The complexity of inductive bias is bounded by the complexity of your DNA, 
about 6 x 10^9 bits.  This is probably too high by a few orders of magnitude, 
just as the number of synapses overestimates the complexity of AGI.  
Nevertheless, we risk repeating the error of GOFAI.  Early AI researchers were 
led astray by the successes of explicitly coding knowledge into toy systems.  
Now we know to use statistical and machine learning techniques, but we may 
still be led astray by oversimplified models of inductive bias.  Certain 
aspects of the cerebral cortex are highly uniform, which suggests a simple 
model.  But the rest of the brain has a complex structure that is poorly 
understood.

AGI might still be harder than we think.  It has happened before.
 
-- Matt Mahoney, [EMAIL PROTECTED]

----- Original Message ----
From: Ben Goertzel <[EMAIL PROTECTED]>
To: [email protected]
Sent: Tuesday, February 13, 2007 9:28:53 PM
Subject: [agi] Enumeration of useful "genetic biases" for AGI

Hi,

In a recent offlist email dialogue with an AI researcher, he made the
following suggestion regarding the "inductive bias" that DNA supplies
to the human brain to aid it in learning:

*****
What is encoded in the DNA may include a starting ontology (as proposed,
with exasperating vaguess, by developmental psychologists, though much
more complex than anything they have thought of) but the more important
thing is an implicit set of constraints on ontologies that can be
discovered by systematic 'scientific' investigation. So it might not
work in an arbitrary universe, including some simulated universes,e.g.
'tileworld' universes.

One such constraint (as Kant pointed out in 1780) is the
assumption that everything physical happens in 3-D space and
time. Another is the requirement for causal determinism (for most
processes).

There may also be constraints on kinds of information-processing
entities that can be learnt about in the environment, e.g. other humans,
other animals, dead-ancestors, gods, spirits, computer games, ....
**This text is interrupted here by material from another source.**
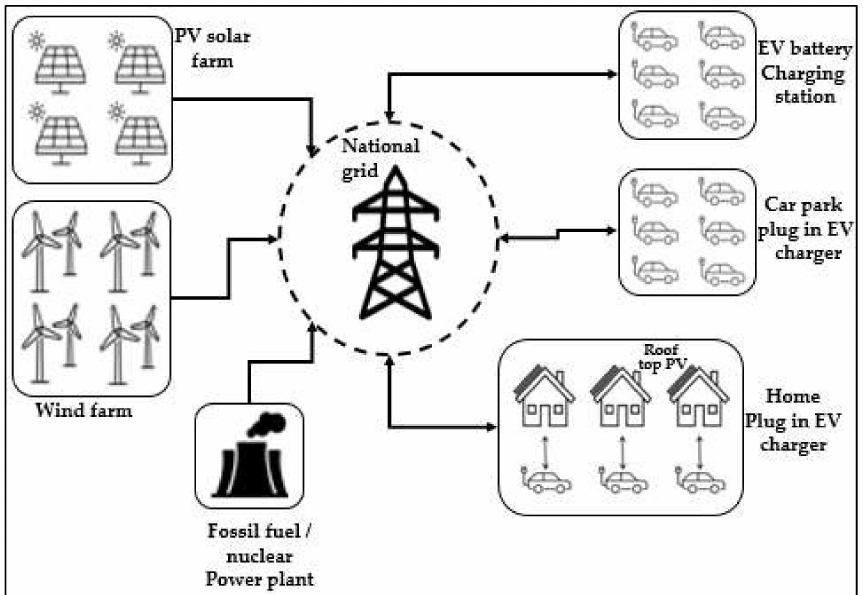
Figure 12. Schematic layout of V2G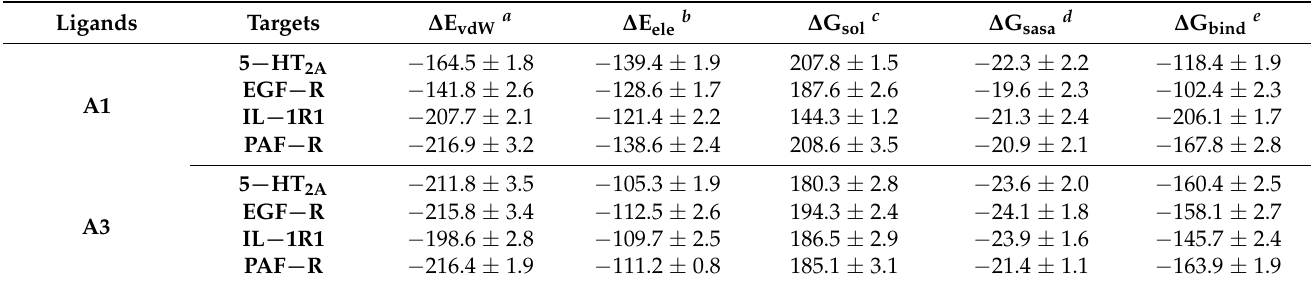
Table 5. Binding-free and related energies (kJ/mol) calculated by the molecular mechanics/Poisson– Boltzmann surface area (MM/PBSA) method for the top-ranked, best-docked compounds within the binding sites of four protein targets.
The major, substantive, ontology extensions have to happen in (partially
ordered) stages, each stage building on previous stages, and brain
development is staggered accordingly.
******


My response to him was that these "genetic biases" are indeed encoded
in the Novamente design, but in a somewhat unsystematic and scattered way.


For instance, in the Novamente system,

-- the restriction to 3D space is implicit in the set of elementary 
predicates and procedures supplied
to the system for preprocessing perceptual data on its way to abstract 
cognition

-- the bias toward causal determinism is implicit in an inference 
control mechanism that specifically
tries to build "PredictiveAttractionLink" relationships that embody 
likely causal relationships

etc.

I have actually never gone through the design with an eye towards 
identifying exactly how each
important "genetic bias" of cognition is encoded in the system.  
However, this would be an interesting
and worthwhile thing to do.

Toward that end, it would be interesting to have a systematic list 
somewhere of the genetic biases
that are thought to be most important for structuring human cognition.

Does anyone know of a well-thought-out list of this sort.  Of course I 
could make one by surveying
the cognitive psych literature, but why reinvent the wheel?